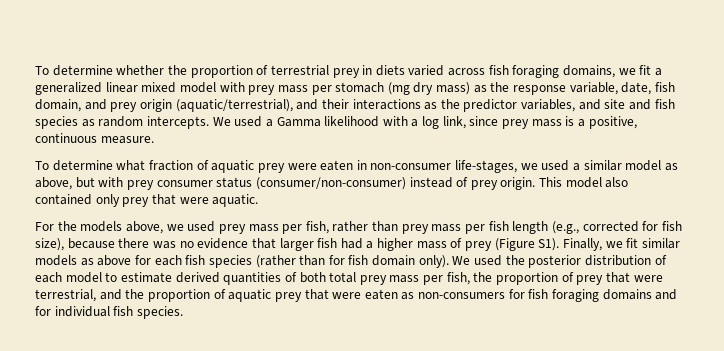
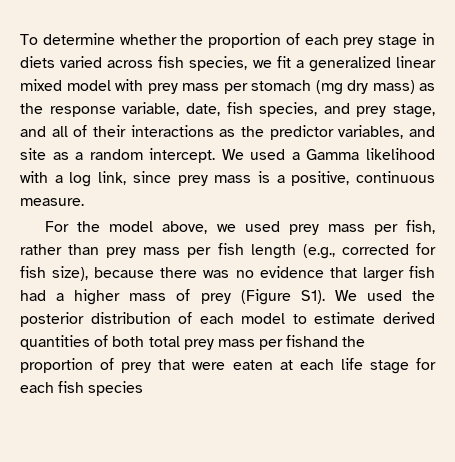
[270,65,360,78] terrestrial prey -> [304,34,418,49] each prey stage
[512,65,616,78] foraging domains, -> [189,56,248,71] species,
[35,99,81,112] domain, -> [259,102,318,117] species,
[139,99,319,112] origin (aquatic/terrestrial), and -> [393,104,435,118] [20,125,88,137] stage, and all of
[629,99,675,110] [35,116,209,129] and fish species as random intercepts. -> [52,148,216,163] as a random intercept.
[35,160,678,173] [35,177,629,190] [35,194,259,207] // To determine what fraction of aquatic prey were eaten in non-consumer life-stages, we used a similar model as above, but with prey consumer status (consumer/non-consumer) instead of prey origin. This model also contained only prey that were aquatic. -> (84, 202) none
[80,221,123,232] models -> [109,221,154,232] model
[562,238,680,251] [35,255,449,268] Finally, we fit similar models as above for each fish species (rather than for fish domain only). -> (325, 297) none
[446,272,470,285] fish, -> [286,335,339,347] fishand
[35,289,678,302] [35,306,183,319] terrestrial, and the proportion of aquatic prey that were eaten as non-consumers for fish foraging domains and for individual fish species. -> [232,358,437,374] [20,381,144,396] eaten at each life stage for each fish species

* * *

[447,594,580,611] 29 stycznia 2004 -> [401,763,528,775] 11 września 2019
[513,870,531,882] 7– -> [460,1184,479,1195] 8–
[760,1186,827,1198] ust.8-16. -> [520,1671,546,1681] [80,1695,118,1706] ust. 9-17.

Try it:
When you reach the line with "[270,65,360,78] terrestrial prey" in the records above, start writing out lines exactly, and stop once the line with "[139,99,319,112] origin (aquatic/terrestrial), and" has been written; include nothing else.

Your solution:
[270,65,360,78] terrestrial prey -> [304,34,418,49] each prey stage
[512,65,616,78] foraging domains, -> [189,56,248,71] species,
[35,99,81,112] domain, -> [259,102,318,117] species,
[139,99,319,112] origin (aquatic/terrestrial), and -> [393,104,435,118] [20,125,88,137] stage, and all of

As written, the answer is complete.